Jupiter's moon Io, which is considered to be the most geologically active object in the solar system with more than 400 active volcanoes, was rocked by three massive volcanic eruptions within a two-week period in August last year, NASA announced Monday. The three bright eruptions reportedly followed each other closely surprising scientists who had only expected to see a single huge outburst every year or two.
According to the scientists, Io’s extreme geologic activity is the result of tidal heating caused by friction generated within the moon’s interior as it is pulled between Jupiter and the planet's other Galilean moons, including Europa, Ganymede and Callisto. The latest discovery of three volcanic eruptions on Io led astronomers to speculate that such explosions, which can eject material hundreds of miles above the satellite's surface, might be much more common than previously believed.

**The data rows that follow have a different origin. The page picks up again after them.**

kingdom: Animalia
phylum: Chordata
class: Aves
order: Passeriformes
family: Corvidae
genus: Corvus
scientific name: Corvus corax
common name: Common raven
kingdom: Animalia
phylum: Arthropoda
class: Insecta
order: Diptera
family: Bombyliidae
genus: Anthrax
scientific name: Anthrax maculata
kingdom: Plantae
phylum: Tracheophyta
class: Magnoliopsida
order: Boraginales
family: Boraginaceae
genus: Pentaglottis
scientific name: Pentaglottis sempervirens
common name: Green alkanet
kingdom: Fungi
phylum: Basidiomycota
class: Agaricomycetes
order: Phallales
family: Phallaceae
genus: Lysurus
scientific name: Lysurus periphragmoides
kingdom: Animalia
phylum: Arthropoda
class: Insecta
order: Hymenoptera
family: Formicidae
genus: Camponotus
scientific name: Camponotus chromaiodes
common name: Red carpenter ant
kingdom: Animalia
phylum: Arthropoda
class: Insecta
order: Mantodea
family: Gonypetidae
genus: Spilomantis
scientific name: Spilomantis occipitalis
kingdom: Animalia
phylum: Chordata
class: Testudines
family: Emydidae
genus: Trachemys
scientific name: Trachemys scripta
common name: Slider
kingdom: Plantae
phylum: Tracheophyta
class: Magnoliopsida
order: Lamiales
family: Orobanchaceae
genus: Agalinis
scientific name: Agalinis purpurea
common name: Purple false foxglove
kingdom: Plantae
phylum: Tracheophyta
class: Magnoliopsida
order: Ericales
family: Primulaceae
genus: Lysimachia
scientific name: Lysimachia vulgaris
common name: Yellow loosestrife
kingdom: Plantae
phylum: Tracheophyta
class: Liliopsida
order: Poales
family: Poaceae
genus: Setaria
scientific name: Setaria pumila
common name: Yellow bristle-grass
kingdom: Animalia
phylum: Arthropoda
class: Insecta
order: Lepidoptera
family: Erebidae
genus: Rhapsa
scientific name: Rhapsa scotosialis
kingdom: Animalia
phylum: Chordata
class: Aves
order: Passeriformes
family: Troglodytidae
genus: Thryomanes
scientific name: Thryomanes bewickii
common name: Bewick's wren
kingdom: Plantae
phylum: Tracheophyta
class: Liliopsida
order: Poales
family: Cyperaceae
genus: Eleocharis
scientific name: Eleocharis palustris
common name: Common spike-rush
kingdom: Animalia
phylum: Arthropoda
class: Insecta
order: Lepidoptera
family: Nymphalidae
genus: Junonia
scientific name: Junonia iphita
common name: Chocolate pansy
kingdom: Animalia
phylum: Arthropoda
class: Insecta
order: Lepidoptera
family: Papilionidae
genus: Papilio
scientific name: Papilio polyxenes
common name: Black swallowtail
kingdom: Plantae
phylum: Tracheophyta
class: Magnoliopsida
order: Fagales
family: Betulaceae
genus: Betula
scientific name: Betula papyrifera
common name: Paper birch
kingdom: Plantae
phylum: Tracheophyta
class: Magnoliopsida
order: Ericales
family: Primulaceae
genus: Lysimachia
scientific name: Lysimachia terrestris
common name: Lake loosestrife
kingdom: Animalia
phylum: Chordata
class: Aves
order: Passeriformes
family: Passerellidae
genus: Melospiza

“Here we had three extremely bright outbursts, which suggest that if we looked more frequently we might see many more of them on Io,” Imke de Pater, a professor at the University of California, Berkeley, and the lead author of one of two papers describing the eruptions, said in a statement.
Io, the innermost of Jupiter’s four moons, has a diameter of nearly 2,300 miles and is the fourth-largest moon in the solar system. It is the only known place in the solar system -- other than Earth -- with volcanoes erupting extremely hot lava. Because of Io's low gravity, large eruptions throw volcanic material high into space, creating an umbrella of debris.
De Pater discovered the first two eruptions on Aug. 15, 2013 in Io’s southern hemisphere with the brighter one producing a 50-square-mile lava flow while the other eruption produced flows covering 120 square miles.
The third and the largest eruption -- one of the brightest ever seen on Io -- was discovered on Aug. 29, and further analysis helped the astronomers determine that the temperature of the eruption was likely much higher than typical eruption temperatures currently being recorded on Earth.
This extremely high temperature is "indicative of a composition of the magma that on Earth only occurred in our planet’s formative years," de Pater said.
The astronomers have also developed models to predict the volume of magma spewed during an eruption, which is expected to help them “understand the processes that helped shape the surfaces of all the terrestrial planets, including Earth, and the moon.”